Velocity w/axis vs without

  1. Hi, quick question
    I've just started to learn circular motion and i tried a basic force problem.

    Imagine there is a ball on a string with a string length 'r', and a ball mass 'm'.
    You apply a force 'F' for one second. Can the arc length of the ball's motion be calculated the same as linear motion? [itex]d=\frac{F{t^2}}{2m}[/itex] (replacing acceleration with F/m, vi=0)
    Can I also go as far as the find the angular velocity by dividing by the radius?
    [tex]ω=\frac{F{t^2}}{2mr}[/tex]

    Thanks.
     
  2. jcsd
  3. mfb

    Staff: Mentor

    Chegg
    Where, and in which direction, do you apply the force?
    If the force is always in direction of the circular motion (as forced by the string), that works. However, angular velocity after the acceleration is not the total distance divided by the radius. That is the angle, not its velocity.
     
  4. oh ok,
    so if i were to have the force constantly be applied perpendicular to the ball than i CAN use the distance formula?

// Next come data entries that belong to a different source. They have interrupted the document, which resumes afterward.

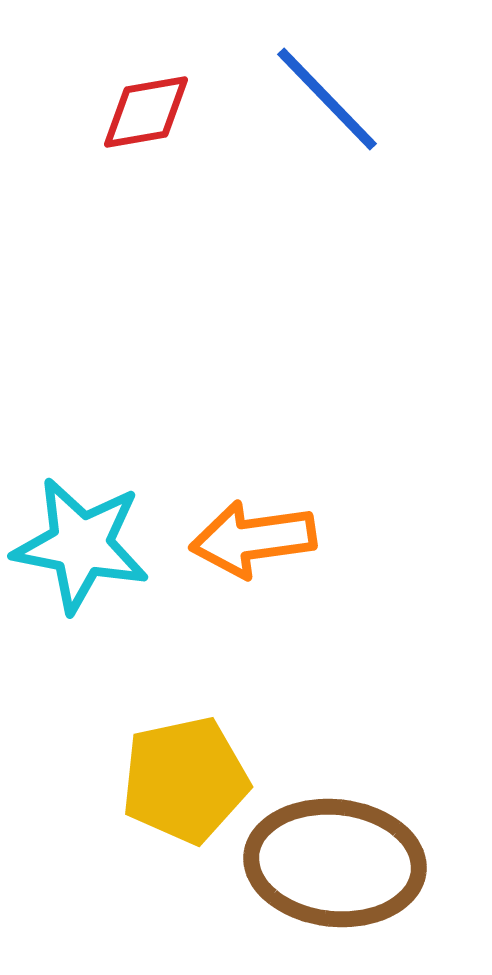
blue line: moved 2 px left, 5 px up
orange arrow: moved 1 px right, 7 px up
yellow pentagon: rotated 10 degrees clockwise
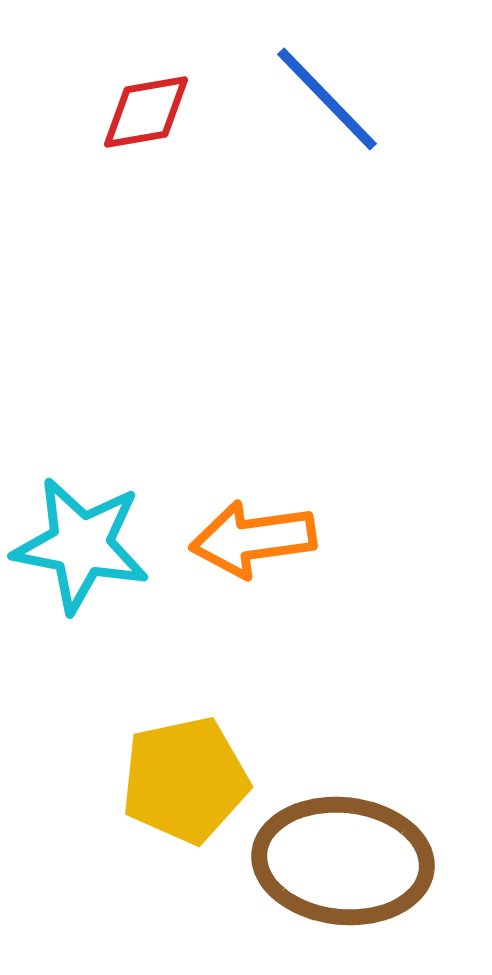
brown ellipse: moved 8 px right, 2 px up
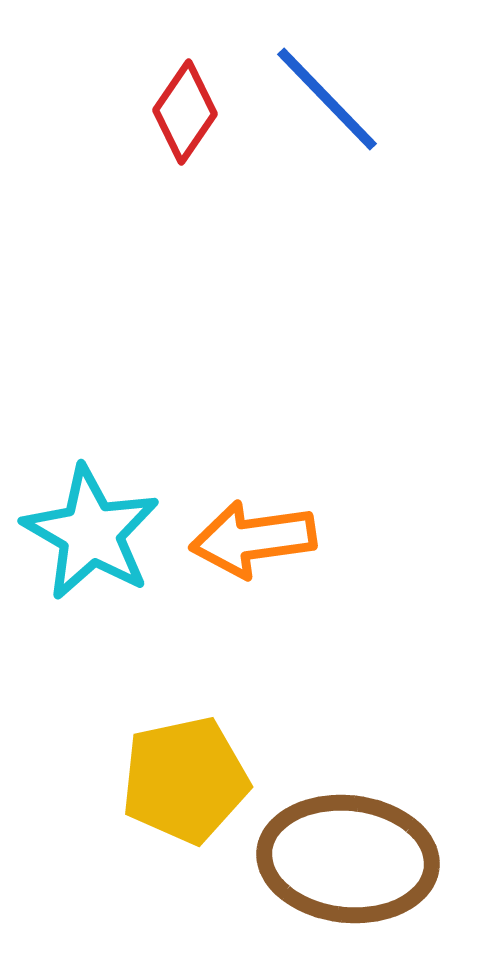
red diamond: moved 39 px right; rotated 46 degrees counterclockwise
cyan star: moved 10 px right, 12 px up; rotated 19 degrees clockwise
brown ellipse: moved 5 px right, 2 px up
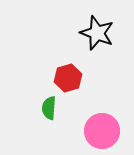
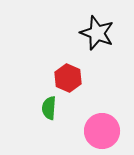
red hexagon: rotated 20 degrees counterclockwise
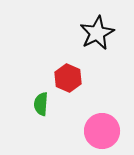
black star: rotated 24 degrees clockwise
green semicircle: moved 8 px left, 4 px up
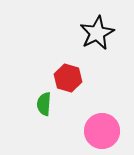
red hexagon: rotated 8 degrees counterclockwise
green semicircle: moved 3 px right
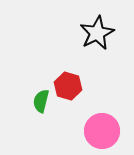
red hexagon: moved 8 px down
green semicircle: moved 3 px left, 3 px up; rotated 10 degrees clockwise
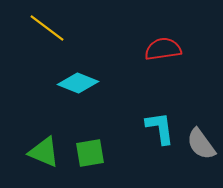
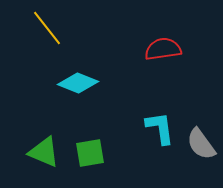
yellow line: rotated 15 degrees clockwise
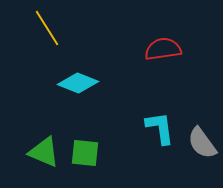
yellow line: rotated 6 degrees clockwise
gray semicircle: moved 1 px right, 1 px up
green square: moved 5 px left; rotated 16 degrees clockwise
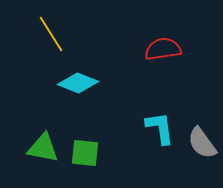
yellow line: moved 4 px right, 6 px down
green triangle: moved 1 px left, 4 px up; rotated 12 degrees counterclockwise
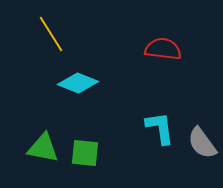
red semicircle: rotated 15 degrees clockwise
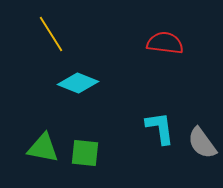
red semicircle: moved 2 px right, 6 px up
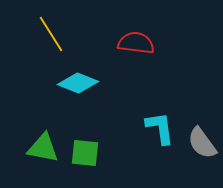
red semicircle: moved 29 px left
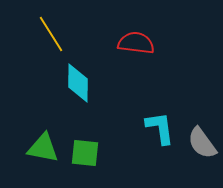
cyan diamond: rotated 69 degrees clockwise
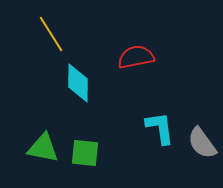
red semicircle: moved 14 px down; rotated 18 degrees counterclockwise
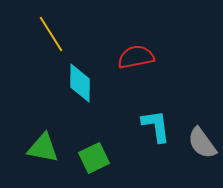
cyan diamond: moved 2 px right
cyan L-shape: moved 4 px left, 2 px up
green square: moved 9 px right, 5 px down; rotated 32 degrees counterclockwise
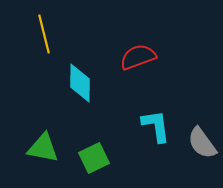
yellow line: moved 7 px left; rotated 18 degrees clockwise
red semicircle: moved 2 px right; rotated 9 degrees counterclockwise
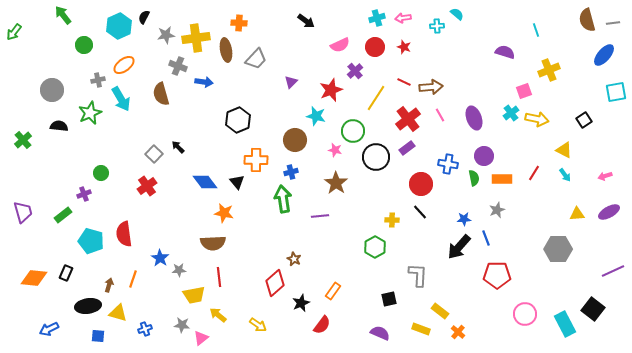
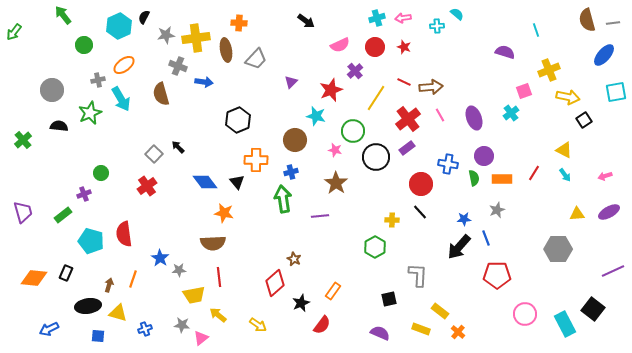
yellow arrow at (537, 119): moved 31 px right, 22 px up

    if so, lets say the ball has initial velocity 'vi', and a force is applied, the final velocity can be calculated using [itex]{v_f}={v_i}+\frac{Ft}{m}[/itex], could i also calculate the distance travled: [itex]d={v_i}t+\frac{F{t^2}}{2m}[/itex] ?
     
  5. HallsofIvy

    HallsofIvy 40,542
    Staff Emeritus
    Science Advisor

    If the force is applied perpendicular to the motion of the ball then its speed is constant. The distance around the circle in time t is [itex]v_it[/itex].